WHAT YOU SHOULD DO:
Write out, word for word, every line from the one containing "23<sup>th</sup> December |" through the last line of the records below, both ends included.

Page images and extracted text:
------------------------------
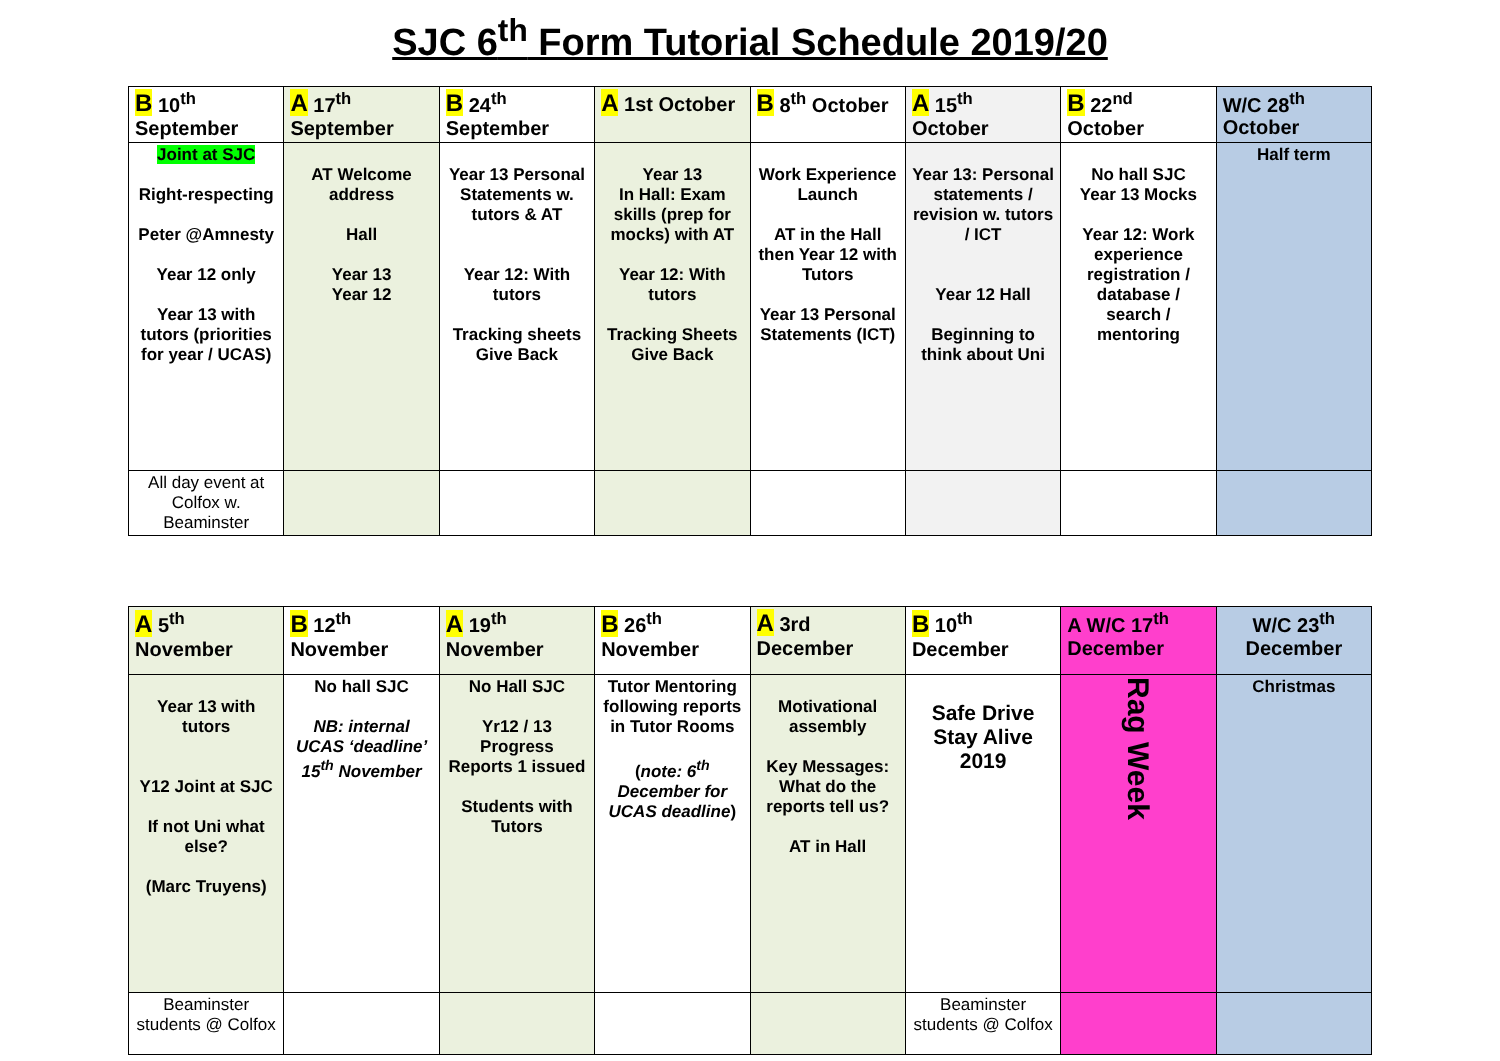SJC 6<sup>th</sup> Form Tutorial Schedule 2019/20
| B 10<sup>th</sup> September | A 17<sup>th</sup> September | B 24<sup>th</sup> September | A 1st October | B 8<sup>th</sup> October | A 15<sup>th</sup> October | B 22<sup>nd</sup> October | W/C 28<sup>th</sup> October |
| --- | --- | --- | --- | --- | --- | --- | --- |
| Joint at SJC Right-respecting Peter @Amnesty Year 12 only Year 13 with tutors (priorities for year / UCAS) | AT Welcome address Hall Year 13 Year 12 | Year 13 Personal Statements w. tutors & AT Year 12: With tutors Tracking sheets Give Back | Year 13 In Hall: Exam skills (prep for mocks) with AT Year 12: With tutors Tracking Sheets Give Back | Work Experience Launch AT in the Hall then Year 12 with Tutors Year 13 Personal Statements (ICT) | Year 13: Personal statements / revision w. tutors / ICT Year 12 Hall Beginning to think about Uni | No hall SJC Year 13 Mocks Year 12: Work experience registration / database / search / mentoring | Half term |
| All day event at Colfox w. Beaminster | | | | | | | |
| A 5<sup>th</sup> November | B 12<sup>th</sup> November | A 19<sup>th</sup> November | B 26<sup>th</sup> November | A 3rd December | B 10<sup>th</sup> December | A W/C 17<sup>th</sup> December | W/C 23<sup>th</sup> December |
| --- | --- | --- | --- | --- | --- | --- | --- |
| Year 13 with tutors Y12 Joint at SJC If not Uni what else? (Marc Truyens) | No hall SJC NB: internal UCAS ‘deadline’ 15<sup>th</sup> November | No Hall SJC Yr12 / 13 Progress Reports 1 issued Students with Tutors | Tutor Mentoring following reports in Tutor Rooms ( note: 6<sup>th</sup> December for UCAS deadline ) | Motivational assembly Key Messages: What do the reports tell us? AT in Hall | Safe Drive Stay Alive 2019 | Rag Week | Christmas |
| Beaminster students @ Colfox | | | | | Beaminster students @ Colfox | | |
------------------------------
ANSWER SPACE:
| A 5<sup>th</sup> November | B 12<sup>th</sup> November | A 19<sup>th</sup> November | B 26<sup>th</sup> November | A 3rd December | B 10<sup>th</sup> December | A W/C 17<sup>th</sup> December | W/C 23<sup>th</sup> December |
| --- | --- | --- | --- | --- | --- | --- | --- |
| Year 13 with tutors Y12 Joint at SJC If not Uni what else? (Marc Truyens) | No hall SJC NB: internal UCAS ‘deadline’ 15<sup>th</sup> November | No Hall SJC Yr12 / 13 Progress Reports 1 issued Students with Tutors | Tutor Mentoring following reports in Tutor Rooms ( note: 6<sup>th</sup> December for UCAS deadline ) | Motivational assembly Key Messages: What do the reports tell us? AT in Hall | Safe Drive Stay Alive 2019 | Rag Week | Christmas |
| Beaminster students @ Colfox | | | | | Beaminster students @ Colfox | | |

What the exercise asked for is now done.